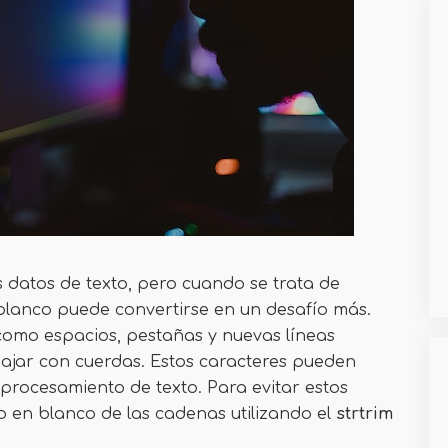
s datos de texto, pero cuando se trata de
 blanco puede convertirse en un desafío más.
como espacios, pestañas y nuevas líneas
bajar con cuerdas. Estos caracteres pueden
l procesamiento de texto. Para evitar estos
 en blanco de las cadenas utilizando el
strtrim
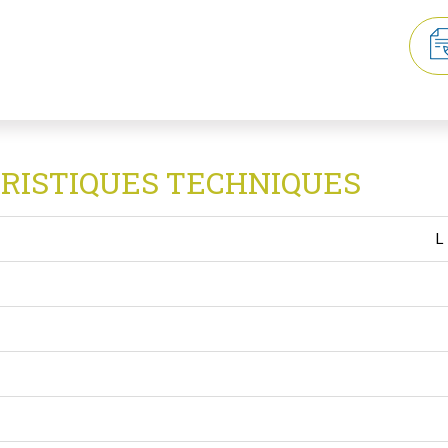
RISTIQUES TECHNIQUES
L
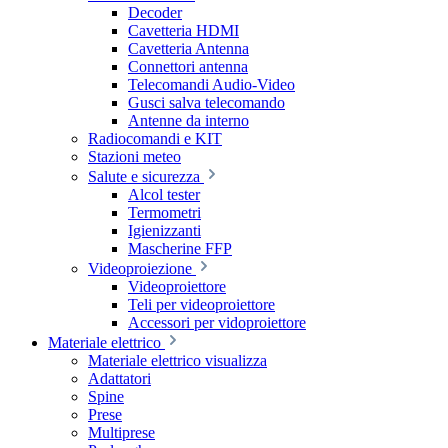
Decoder
Cavetteria HDMI
Cavetteria Antenna
Connettori antenna
Telecomandi Audio-Video
Gusci salva telecomando
Antenne da interno
Radiocomandi e KIT
Stazioni meteo
Salute e sicurezza
Alcol tester
Termometri
Igienizzanti
Mascherine FFP
Videoproiezione
Videoproiettore
Teli per videoproiettore
Accessori per vidoproiettore
Materiale elettrico
Materiale elettrico visualizza
Adattatori
Spine
Prese
Multiprese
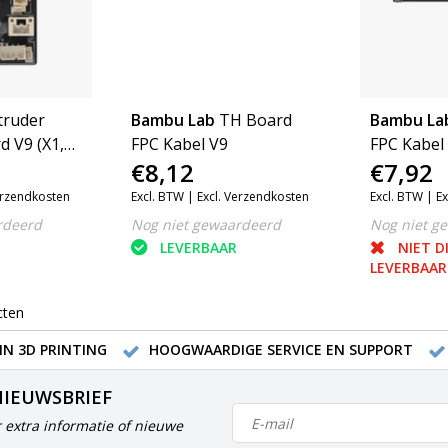
truder
Bambu Lab
TH Board
Bambu La
d V9 (X1,
FPC Kabel V9
FPC Kabel 
€8,12
€7,92
erzendkosten
Excl. BTW |
Excl. Verzendkosten
Excl. BTW |
Ex
rdeerd
Nog niet gewaardeerd
Nog niet g
LEVERBAAR
NIET D
LEVERBAAR
cten
IN 3D PRINTING
HOOGWAARDIGE SERVICE EN SUPPORT
NIEUWSBRIEF
 extra informatie of nieuwe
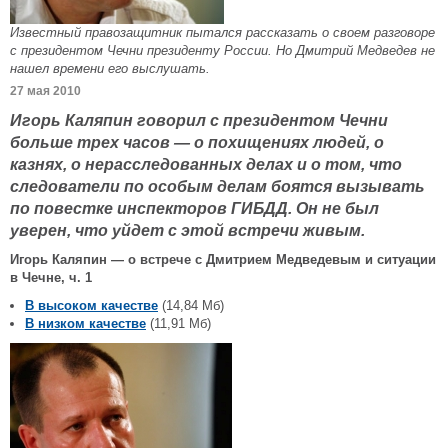
Известный правозащитник пытался рассказать о своем разговоре
с президентом Чечни президенту России. Но Дмитрий Медведев не
нашел времени его выслушать.
27 мая 2010
Игорь Каляпин говорил с президентом Чечни
больше трех часов — о похищениях людей, о
казнях, о нерасследованных делах и о том, что
следователи по особым делам боятся вызывать
по повестке инспекторов ГИБДД. Он не был
уверен, что уйдет с этой встречи живым.
Игорь Каляпин — о встрече с Дмитрием Медведевым и ситуации
в Чечне, ч. 1
В высоком качестве
(14,84 Мб)
В низком качестве
(11,91 Мб)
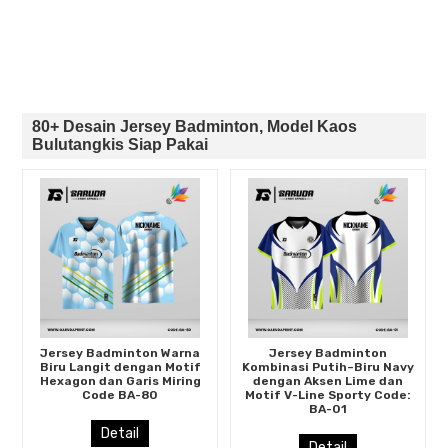
80+ Desain Jersey Badminton, Model Kaos
Bulutangkis Siap Pakai
Jersey Badminton Warna
Jersey Badminton
Biru Langit dengan Motif
Kombinasi Putih–Biru Navy
Hexagon dan Garis Miring
dengan Aksen Lime dan
Code BA-80
Motif V-Line Sporty Code:
BA-01
Detail
Detail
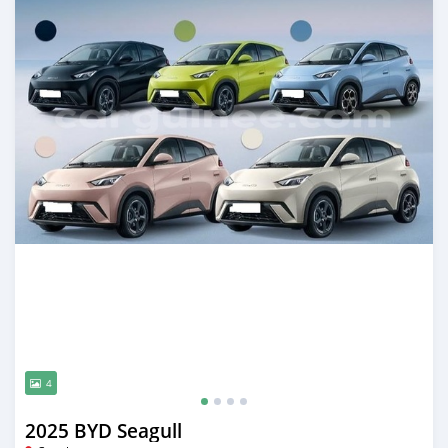
4
2025 BYD Seagull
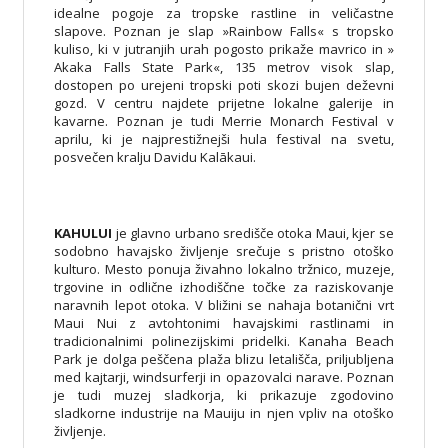
idealne pogoje za tropske rastline in veličastne
slapove. Poznan je slap »Rainbow Falls« s tropsko
kuliso, ki v jutranjih urah pogosto prikaže mavrico in »
Akaka Falls State Park«, 135 metrov visok slap,
dostopen po urejeni tropski poti skozi bujen deževni
gozd. V centru najdete prijetne lokalne galerije in
kavarne. Poznan je tudi Merrie Monarch Festival v
aprilu, ki je najprestižnejši hula festival na svetu,
posvečen kralju Davidu Kalākaui.
KAHULUI
je glavno urbano središče otoka Maui, kjer se
sodobno havajsko življenje srečuje s pristno otoško
kulturo. Mesto ponuja živahno lokalno tržnico, muzeje,
trgovine in odlične izhodiščne točke za raziskovanje
naravnih lepot otoka. V bližini se nahaja botanični vrt
Maui Nui z avtohtonimi havajskimi rastlinami in
tradicionalnimi polinezijskimi pridelki. Kanaha Beach
Park je dolga peščena plaža blizu letališča, priljubljena
med kajtarji, windsurferji in opazovalci narave. Poznan
je tudi muzej sladkorja, ki prikazuje zgodovino
sladkorne industrije na Mauiju in njen vpliv na otoško
življenje.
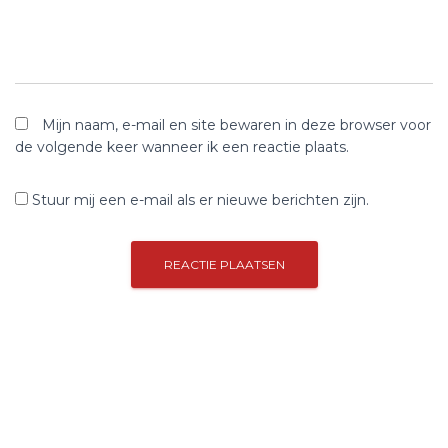
Mijn naam, e-mail en site bewaren in deze browser voor
de volgende keer wanneer ik een reactie plaats.
Stuur mij een e-mail als er nieuwe berichten zijn.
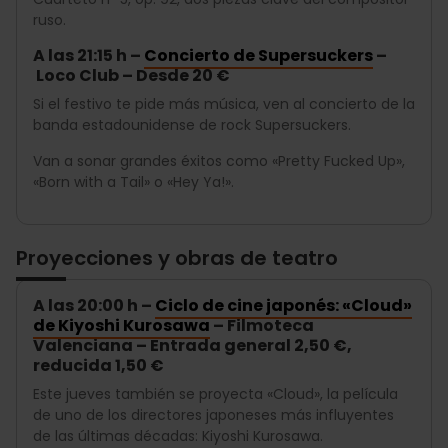
ruso.
A las 21:15 h –
Concierto de Supersuckers
–
Loco Club – Desde 20 €
Si el festivo te pide más música, ven al concierto de la
banda estadounidense de rock Supersuckers.
Van a sonar grandes éxitos como «Pretty Fucked Up»,
«Born with a Tail» o «Hey Ya!».
Proyecciones y obras de teatro
A las 20:00 h –
Ciclo de cine japonés: «Cloud»
de Kiyoshi Kurosawa
– Filmoteca
Valenciana – Entrada general 2,50 €,
reducida 1,50 €
Este jueves también se proyecta «Cloud», la película
de uno de los directores japoneses más influyentes
de las últimas décadas: Kiyoshi Kurosawa.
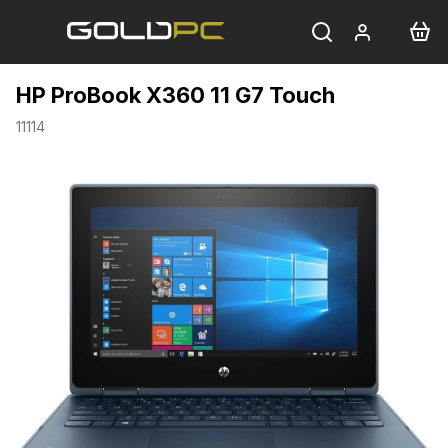
Přejít
na
obsah
HP ProBook X360 11 G7 Touch
11114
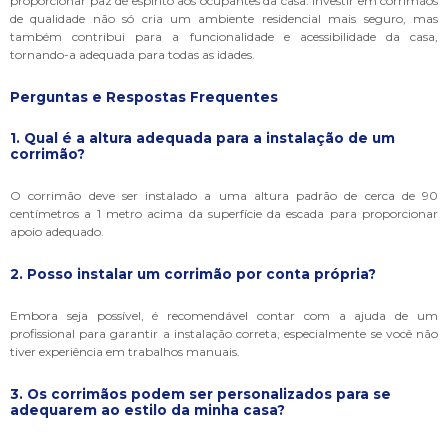
proporcionar paz de espírito aos ocupantes da casa. Investir em corrimãos
de qualidade não só cria um ambiente residencial mais seguro, mas
também contribui para a funcionalidade e acessibilidade da casa,
tornando-a adequada para todas as idades.
Perguntas e Respostas Frequentes
1. Qual é a altura adequada para a instalação de um
corrimão?
O corrimão deve ser instalado a uma altura padrão de cerca de 90
centímetros a 1 metro acima da superfície da escada para proporcionar
apoio adequado.
2. Posso instalar um corrimão por conta própria?
Embora seja possível, é recomendável contar com a ajuda de um
profissional para garantir a instalação correta, especialmente se você não
tiver experiência em trabalhos manuais.
3. Os corrimãos podem ser personalizados para se
adequarem ao estilo da minha casa?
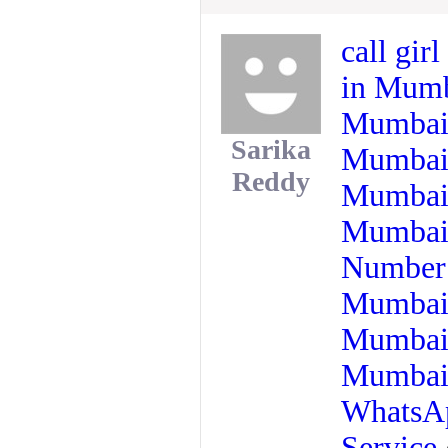
call gir
in Mum
Mumba
Sarika
Mumba
Reddy
Mumba
Mumba
Numbe
Mumba
Mumba
Mumba
Whats
Service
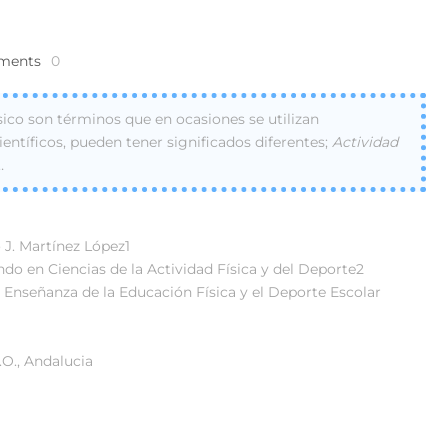
ments
0
 físico son términos que en ocasiones se utilizan
entíficos, pueden tener significados diferentes;
Actividad
…
 J. Martínez López1
do en Ciencias de la Actividad Física y del Deporte2
 Enseñanza de la Educación Física y el Deporte Escolar
.O., Andalucia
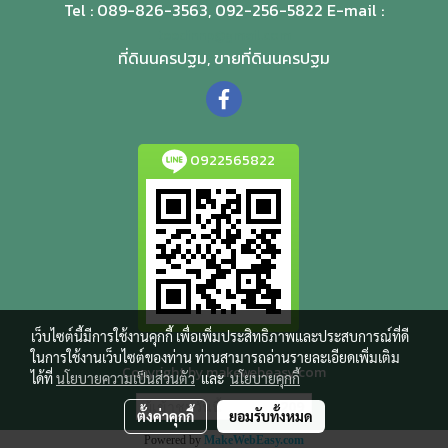
Tel : 089-826-3563, 092-256-5822 E-mail :
teedinnp@gmail.com
ที่ดินนครปฐม, ขายที่ดินนครปฐม
0922565822
เว็บไซต์นี้มีการใช้งานคุกกี้ เพื่อเพิ่มประสิทธิภาพและประสบการณ์ที่ดี
ในการใช้งานเว็บไซต์ของท่าน ท่านสามารถอ่านรายละเอียดเพิ่มเติม
Copyright by makewebeasy.com
ได้ที่
นโยบายความเป็นส่วนตัว
และ
นโยบายคุกกี้
ผู้เข้าชมวันนี้
209
ตั้งค่าคุกกี้
ยอมรับทั้งหมด
Powered by
MakeWebEasy.com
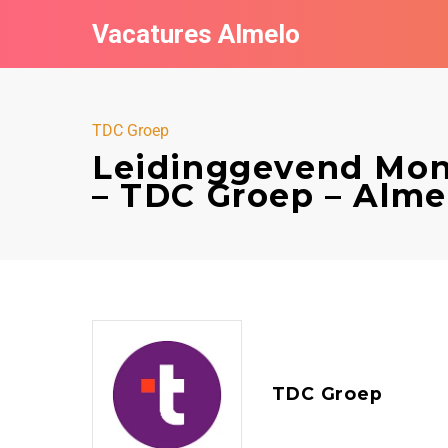
Vacatures Almelo
TDC Groep
Leidinggevend Mont
– TDC Groep – Alme
TDC Groep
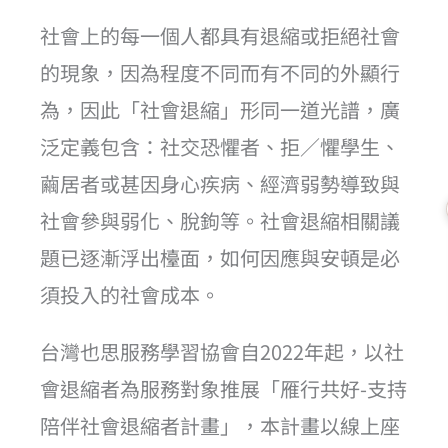
社會上的每一個人都具有退縮或拒絕社會
的現象，因為程度不同而有不同的外顯行
為，因此「社會退縮」形同一道光譜，廣
泛定義包含：社交恐懼者、拒／懼學生、
繭居者或甚因身心疾病、經濟弱勢導致與
社會參與弱化、脫鉤等。社會退縮相關議
題已逐漸浮出檯面，如何因應與安頓是必
須投入的社會成本。
台灣也思服務學習協會自2022年起，以社
會退縮者為服務對象推展「雁行共好-支持
陪伴社會退縮者計畫」，本計畫以線上座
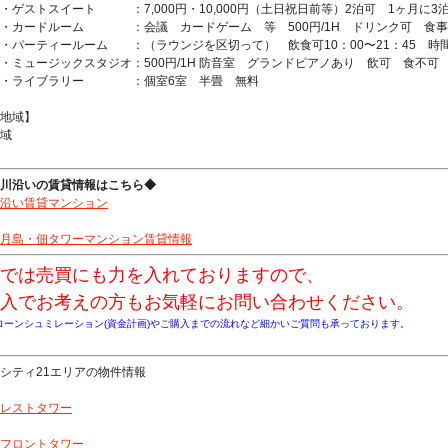
トスイート ：7,000円・10,000円（土日祝日前等）2泊可 1ヶ月に3
ードルーム ：会議 カードゲーム 等 500円/1H ドリンク可 食事
ティールーム ：（ラウンジを区切って） 飲食可10：00〜21：45 時間無制
ージックスタジオ：500円/1H 防音室 グランドピアノあり 飲可 食不可
イブラリー ：個室6室 半畳 無料
地域】
域
川沿いの賃貸情報はこちら◆
沿い賃貸マンション
月島・佃タワーマンション賃貸情報
では売買にも力を入れておりますので、
入でお考えの方もお気軽にお問い合わせください。
ローンシュミレーション(資金計画)やご購入までの流れなど細かいご質問も承っております。
シティ21エリアの物件情報
レストタワー
フロントタワー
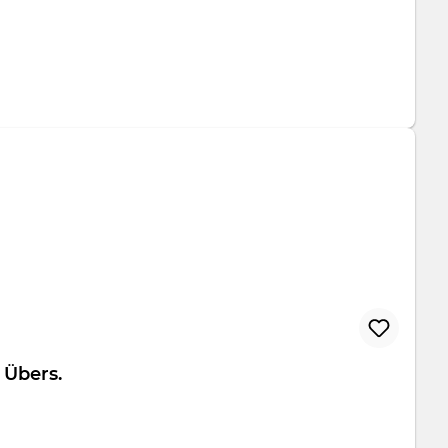
folio Übers.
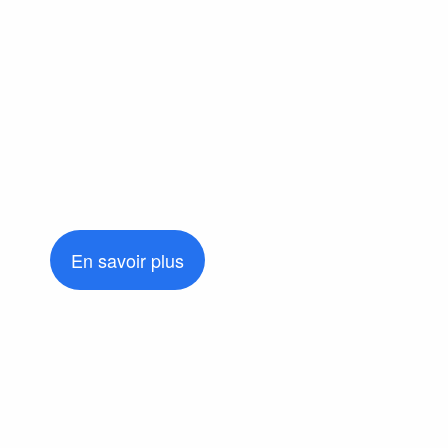
En savoir plus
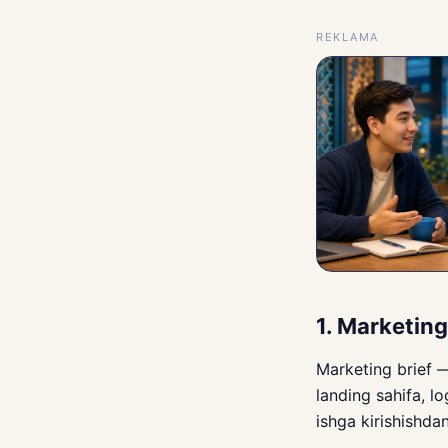
REKLAMA
1. Marketing
Marketing brief — 
landing sahifa, l
ishga kirishishdan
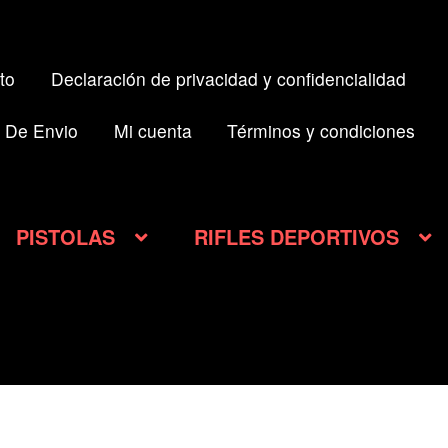
to
Declaración de privacidad y confidencialidad
 De Envio
Mi cuenta
Términos y condiciones
PISTOLAS
RIFLES DEPORTIVOS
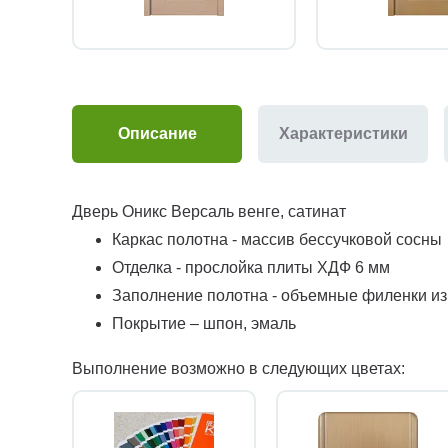
Описание
Характеристики
Дверь Оникс Версаль венге, сатинат
Каркас полотна - массив бессучковой сосны
Отделка - прослойка плиты ХДФ 6 мм
Заполнение полотна - объемные филенки и
Покрытие – шпон, эмаль
Выполнение возможно в следующих цветах:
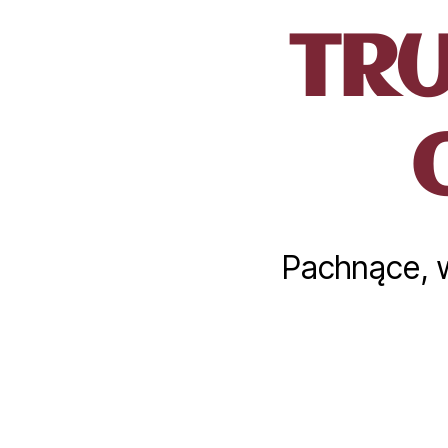
TR
Pachnące, w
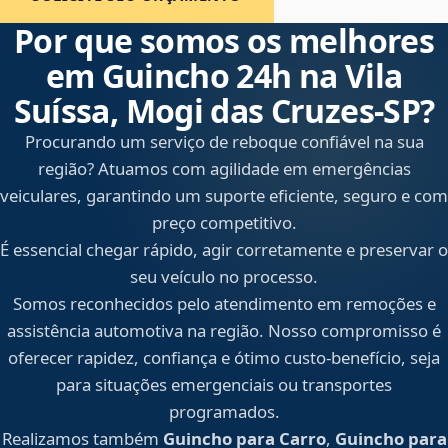
Por que somos os melhores
em Guincho 24h na Vila
Suíssa, Mogi das Cruzes‑SP?
Procurando um serviço de reboque confiável na sua
região? Atuamos com agilidade em emergências
veiculares, garantindo um suporte eficiente, seguro e com
preço competitivo.
É essencial chegar rápido, agir corretamente e preservar o
seu veículo no processo.
Somos reconhecidos pelo atendimento em remoções e
assistência automotiva na região. Nosso compromisso é
oferecer rapidez, confiança e ótimo custo-benefício, seja
para situações emergenciais ou transportes
programados.
Realizamos também
Guincho para Carro
,
Guincho para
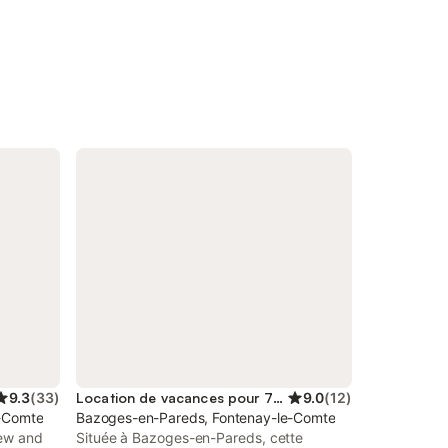
9.3
(
33
)
Location de vacances pour 7 personnes
9.0
(
12
)
e-Comte
Bazoges-en-Pareds, Fontenay-le-Comte
iew and
Située à Bazoges-en-Pareds, cette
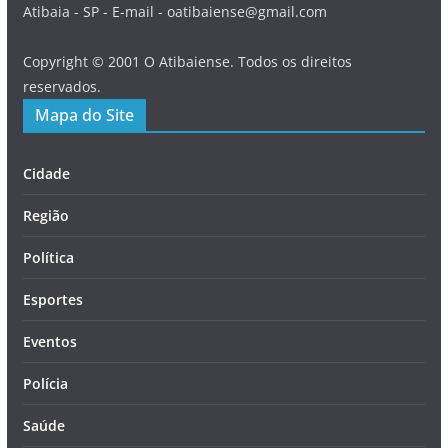
Atibaia - SP - E-mail - oatibaiense@gmail.com
Copyright © 2001 O Atibaiense. Todos os direitos
reservados.
Mapa do Site
Cidade
Região
Política
Esportes
Eventos
Polícia
Saúde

--------------------------------------------------

[Task description]
Return the part of the items that opens with the line containing "RISTIQUES TECHNIQUES" and closes with the line containing "extra informatie of nieuwe", copying each line unchanged and leaving out the pictures.

[Answer]
RISTIQUES TECHNIQUES
L
Decoder
Cavetteria HDMI
Cavetteria Antenna
Connettori antenna
Telecomandi Audio-Video
Gusci salva telecomando
Antenne da interno
Radiocomandi e KIT
Stazioni meteo
Salute e sicurezza
Alcol tester
Termometri
Igienizzanti
Mascherine FFP
Videoproiezione
Videoproiettore
Teli per videoproiettore
Accessori per vidoproiettore
Materiale elettrico
Materiale elettrico visualizza
Adattatori
Spine
Prese
Multiprese
truder
Bambu Lab
TH Board
Bambu La
d V9 (X1,
FPC Kabel V9
FPC Kabel 
€8,12
€7,92
erzendkosten
Excl. BTW |
Excl. Verzendkosten
Excl. BTW |
Ex
rdeerd
Nog niet gewaardeerd
Nog niet g
LEVERBAAR
NIET D
LEVERBAAR
cten
IN 3D PRINTING
HOOGWAARDIGE SERVICE EN SUPPORT
NIEUWSBRIEF
 extra informatie of nieuwe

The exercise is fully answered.